(Bloomberg) -- The last major U.S. oil producer in Venezuela is warning that developments in the crisis-torn South American nation could hurt its earnings.
“Future events related to the company’s activities in Venezuela may result in significant impacts on the company’s results of operation in future periods,” Chevron Corp. (NYSE:CVX) said Wednesday in its latest 10-Q filing with the U.S. Securities and Exchange Commission.
The language has evolved from the company’s previous quarterly filing, when it said developments in the country could lead to “increased business disruption and volatility in the associated financial results.”

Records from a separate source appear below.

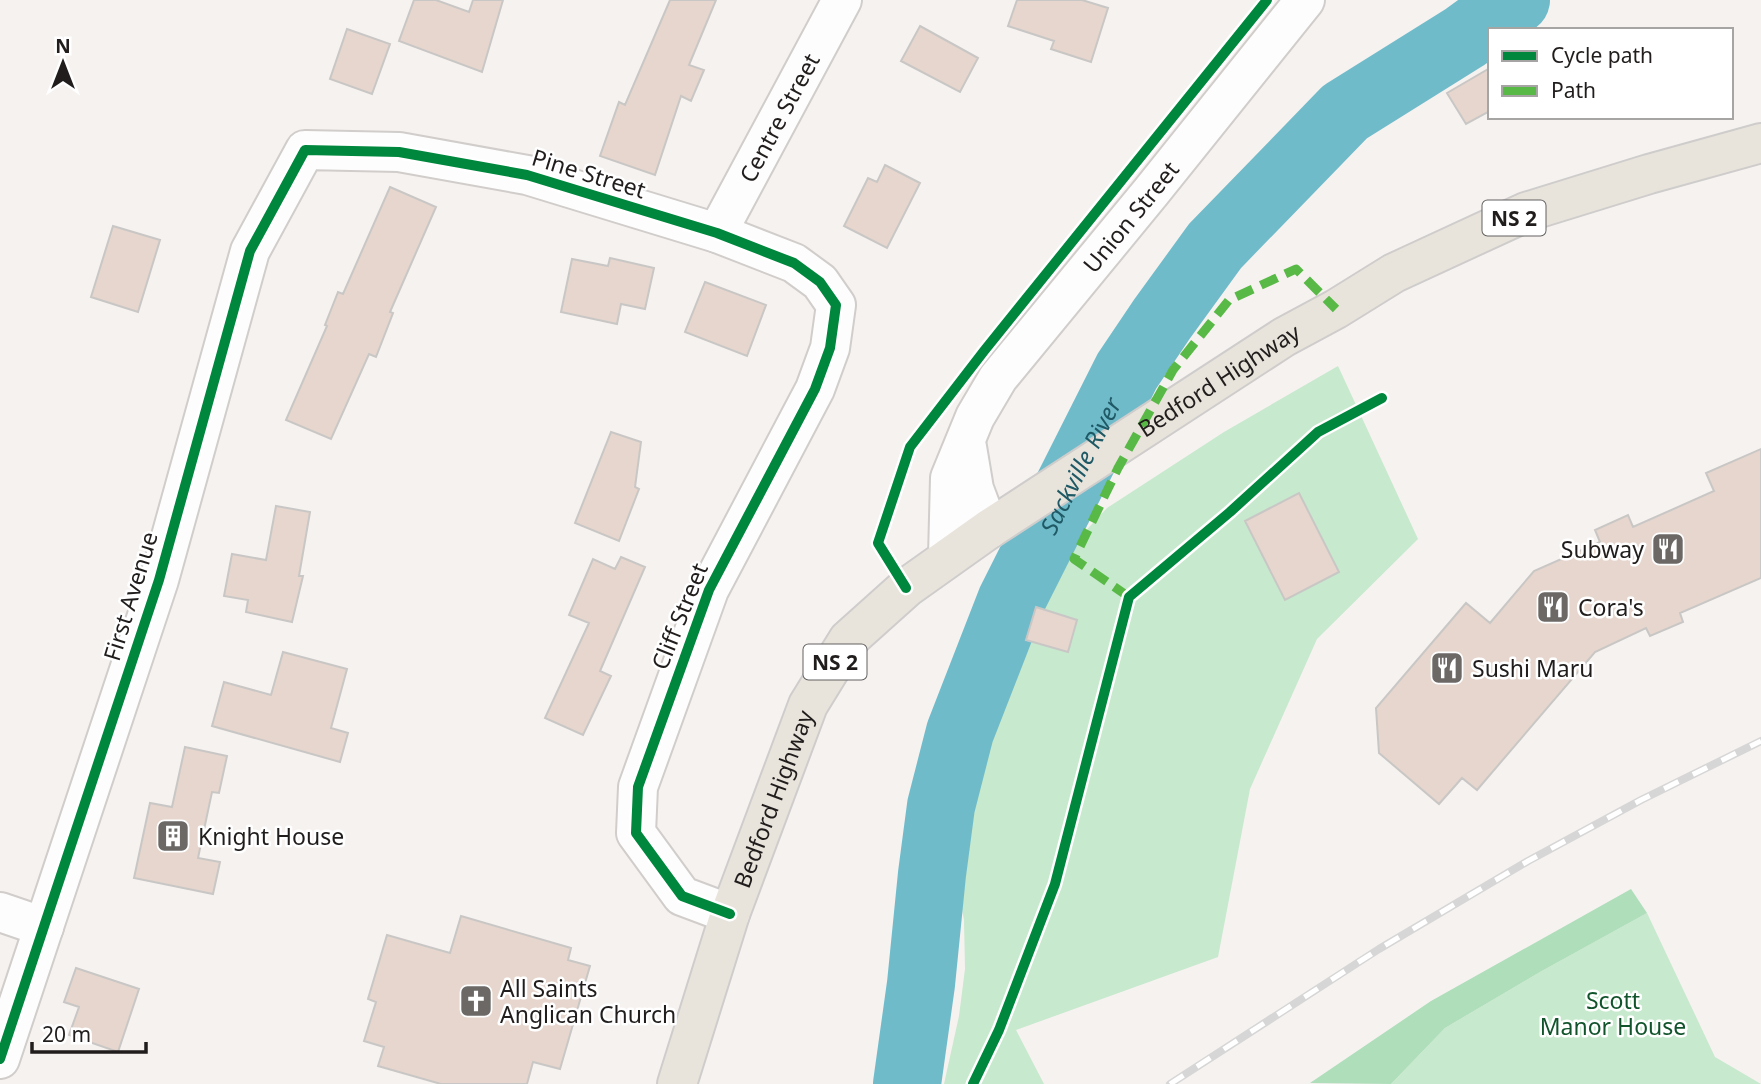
<svg xmlns="http://www.w3.org/2000/svg" width="1761" height="1084" font-family="'Noto Sans',sans-serif">
<style>
.green{fill:#c7e9cd}
.forest{fill:#aedeba}
.lines{fill:none;stroke-linecap:round;stroke-linejoin:round}
.river{stroke:#70bbca;stroke-width:68}
.building{fill:#e6d6cd;stroke:#c9c7c5;stroke-width:2}
.street-casing{stroke:#d0cdcb;stroke-width:42}
.primary-casing{stroke:#cfcdcc;stroke-width:42}
.street{stroke:#fefdfd;stroke-width:38}
.primary{stroke:#e8e4dc;stroke-width:38}
.rail-casing{stroke:#d7d6d6;stroke-width:8}
.rail{stroke:#fff;stroke-width:5;stroke-dasharray:16;stroke-linecap:butt}
.quiet{stroke:#58b947;stroke-width:9;stroke-dasharray:18 9;stroke-linecap:butt}
.cycleway-casing{stroke:#fff;stroke-width:15}
.cycleway{stroke:#00873e;stroke-width:10}
.labels{text-anchor:middle;dominant-baseline:central;stroke-width:5;stroke-linejoin:round;paint-order:stroke}
.shield{fill:#fff;stroke:#636160;stroke-width:2}
.shield-label{font-size:21px;font-weight:bold;fill:#201d1c}
.street-label{font-size:23px;fill:#201d1c;stroke:#fff}
.poi-label{font-size:23px;fill:#201d1c;stroke:#fff;text-anchor:start}
.park-label{font-size:23px;fill:#11542c;stroke:#fff}
.water-label{font-size:24px;font-style:italic;fill:#1e5965;stroke:#fff}
</style>
<rect width="100%" height="100%" fill="#f6f2f0"/>
<path class="green" d="M1338,366L1418,539L1317,639L1250,789L1218,957L1016,1030L1044,1084H944L959,1016L965,969L964,920L952,855L950,814L952,764L963,738L962,719L975,716L981,706L1014,635L1034,586L1107,508L1224,432Z
M1647,913L1715,1057L1761,1084H1391L1445,1028L1540,972Z"/>
<path class="forest" d="M1631,889L1647,913L1540,972L1445,1028L1391,1084L1310,1083L1431,1001Z"/>
<g class="lines">
<path class="river" id="s1" d="M907,1084L921,984L932,874L941,806L960,732L1011,601L1127,371L1162,319L1215,246L1345,112L1465,37L1516,0"/>
</g>
<path class="building" d="M414,0H436L469,12L473,0H503L482,72L399,41Z
M670,0H716L689,65L704,70L691,101L681,96L655,175L600,156L619,102L625,105Z
M1017,0H1082L1108,8L1091,62L1051,49L1054,41L1008,26Z
M920,26L978,58L960,92L901,61Z
M347,29L390,44L372,94L330,79Z
M1490,68V111L1466,124L1447,93Z
M885,165L920,183L887,248L844,226L868,178L877,182Z
M390,187L436,207L390,312L393,313L376,357L369,354L331,439L286,420L327,326L325,325L338,292L343,294Z
M113,226L160,240L138,312L91,297Z
M610,258L654,268L645,309L621,304L617,324L561,312L572,259L608,266Z
M705,282L766,305L747,356L685,332Z
M611,432L641,442L635,487L639,489L619,541L575,523Z
M1761,449V578L1680,613L1683,622L1650,636L1646,628L1595,652L1477,790L1462,778L1439,804L1379,753L1376,708L1466,603L1490,623L1534,571L1600,542L1595,530L1628,515L1633,527L1714,491L1706,473Z
M1299,493L1339,572L1285,600L1245,521Z
M276,506L310,512L299,576H303L292,622L246,612L248,600L224,596L232,554L266,560Z
M621,557L645,567L600,671L611,676L583,735L545,718L589,623L569,615L593,559L615,569Z
M1036,607L1077,620L1068,652L1026,640Z
M283,652L347,669L331,728L348,733L340,762L212,726L224,682L271,695Z
M185,747L227,756L219,793L212,792L198,858L220,862L213,894L134,878L150,803L172,807Z
M461,916L571,948L568,960L590,966L560,1069L533,1062L527,1084H441L378,1066L384,1047L364,1041L376,1002L368,999L387,935L450,953Z
M76,968L139,989L118,1052L69,1035L79,1007L64,1002Z"/>
<g class="lines">
<defs>
<g id="street">
<path id="s2" d="M717,233L842,0"/>
<path d="M967,447L974,489L989,529"/>
<path id="s3" d="M948,557L950,478L975,417L998,378L1151,192L1305,0"/>
<path d="M0,912L44,927"/>
<path d="M0,1059L159,580L250,251L305,150L399,152L527,175L717,233L794,263L820,282L836,305L830,348L815,389L709,590L638,787L636,833L682,896L730,914"/>
</g>
<g id="primary">
<path id="s4" d="M677,1084L730,914L808,705L848,640L906,588L989,529L1284,337L1336,309L1394,273L1526,212L1649,174L1761,143"/>
</g>
</defs>
<use href="#street" class="street-casing"/>
<use href="#primary" class="primary-casing"/>
<use href="#street" class="street"/>
<use href="#primary" class="primary"/>
<defs>
<path id="rail" d="M1170,1084L1379,949L1528,861L1641,800L1761,741"/>
</defs>
<use href="#rail" class="rail-casing"/>
<use href="#rail" class="rail"/>
<path class="quiet" d="M1129,597L1074,559L1118,468L1173,370L1229,300L1296,269L1336,309"/>
<defs>
<path id="cycleway" d="M906,588L878,543L910,447L984,351L1267,0
M0,1059L159,580L250,251L305,150L399,152L527,175L717,233L794,263L820,282L836,305L830,348L815,389L709,590L638,787L636,833L682,896L730,914
M973,1084L999,1030L1055,884L1129,597L1230,512L1318,432L1382,398"/>
</defs>
<use href="#cycleway" class="cycleway-casing"/>
<use href="#cycleway" class="cycleway"/>
</g>
<defs>
<symbol id="restaurant-square" viewBox="-11 -11 22 22"><rect x="-9" y="-9" width="18" height="18" rx="4" fill="#6b6866" stroke="#fff"/><path d="M-5-6h1v4h1v-4h1v4h1v-4h1v5L-1.5 .5V6h-2V.5L-5-1ZM5-6V6H3V1.5H1.5Q1.5-4 5-6Z" fill="#fff"/></symbol>
<symbol id="building-square" viewBox="-11 -11 22 22"><rect x="-9" y="-9" width="18" height="18" rx="4" fill="#6b6866" stroke="#fff"/><path d="M-4-6H4V6H1V3H-1V6H-4ZM-2.5-4.3h1.7v1.8h-1.7ZM.8-4.3h1.7v1.8H.8ZM-2.5-1h1.7V.8h-1.7ZM.8-1h1.7V.8H.8Z" fill="#fff"/></symbol>
<symbol id="church-square" viewBox="-11 -11 22 22"><rect x="-9" y="-9" width="18" height="18" rx="4" fill="#6b6866" stroke="#fff"/><path d="M-1.2-6h2.4v3.5h3.3v2.4h-3.3V6h-2.4V-.1h-3.3v-2.4h3.3Z" fill="#fff"/></symbol>
</defs>
<g fill-rule="evenodd">
<use href="#restaurant-square" x="1649" y="530" width="38" height="38"/>
<use href="#restaurant-square" x="1534" y="588" width="38" height="38"/>
<use href="#restaurant-square" x="1428" y="649" width="38" height="38"/>
<use href="#building-square" x="154" y="817" width="38" height="38"/>
<use href="#church-square" x="457" y="982" width="38" height="38"/>
</g>
<g class="labels">
<g class="shield">
<rect x="1482.5" y="200.5" width="63" height="35" rx="5"/>
<rect x="803.5" y="644.5" width="63" height="35" rx="5"/>
</g>
<g class="shield-label">
<text x="1514" y="218">NS 2</text>
<text x="835" y="662">NS 2</text>
</g>
<g class="street-label">
<text stroke="none"><textPath href="#s2" startOffset="131">Centre Street</textPath></text>
<text transform="translate(589 173) rotate(17)">Pine Street</text>
<text stroke="none"><textPath href="#s3" startOffset="399">Union Street</textPath></text>
<text stroke="none"><textPath href="#s4" startOffset="931">Bedford Highway</textPath></text>
<text transform="translate(130 596) rotate(-73)">First Avenue</text>
<text transform="translate(679 616) rotate(-68)">Cliff Street</text>
<text stroke="none"><textPath href="#s4" startOffset="301">Bedford Highway</textPath></text>
</g>
<g class="poi-label">
<text x="1644" y="549" text-anchor="end">Subway</text>
<text x="1578" y="607">Cora's</text>
<text x="1472" y="668">Sushi Maru</text>
<text x="198" y="836">Knight House</text>
<text x="500" y="988">All Saints<tspan x="500" dy="26">Anglican Church</tspan></text>
</g>
<g class="park-label">
<text x="1613" y="1000">Scott<tspan x="1613" dy="26">Manor House</tspan></text>
</g>
<g class="water-label">
<text stroke="none"><textPath href="#s1" startOffset="649">Sackville River</textPath></text>
</g>
</g>
<rect x="1488" y="28" width="245" height="91" fill="#ffffff" stroke="#a6a5a4" stroke-width="2"/>
<rect x="1502" y="51" width="35" height="10" fill="#00873e" stroke="#a6a5a4" stroke-width="2"/>
<text x="1551" y="63" font-size="21" fill="#201d1c">Cycle path</text>
<rect x="1502" y="86" width="35" height="10" fill="#58b947" stroke="#a6a5a4" stroke-width="2"/>
<text x="1551" y="98" font-size="21" fill="#201d1c">Path</text>
<g transform="translate(63 63)" stroke="#ffffff" stroke-width="5" paint-order="stroke">
<path d="M0-5L12 26L0 18L-12 26Z" fill="#201d1c"/>
<text y="-10" font-size="19" font-weight="bold" text-anchor="middle" fill="#201d1c">N</text>
</g>
<path d="M32 1042v10h114v-10" fill="none" stroke="#201d1c" stroke-width="3.5"/>
<text x="42" y="1042" font-size="21" fill="#201d1c" stroke="#ffffff" stroke-width="5" paint-order="stroke">20 m</text>
</svg>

Chevron puts the carrying value of its investments in the country at about $2.7 billion. It recognized $21 million in losses from its share of net income from Venezuelan equity affiliates in the first half of the year.
Last month the company won a reprieve from the U.S. government sanctions, securing a 90-day waiver from the U.S. Treasury Department that allows it to continue operating in Venezuela (as did four American oil service companies). But most other government agencies involved in the deliberations opposed any extension, and it’s unclear whether Chevron will get another waiver once the current one expires.
Chevron said last week that second-quarter net production of synthetic oil from its Venezuela affiliate was zero, compared with 24,000 barrels a day a year earlier. Net oil equivalent production in Venezuela during the quarter averaged 34,000 barrels, according to Wednesday’s filing.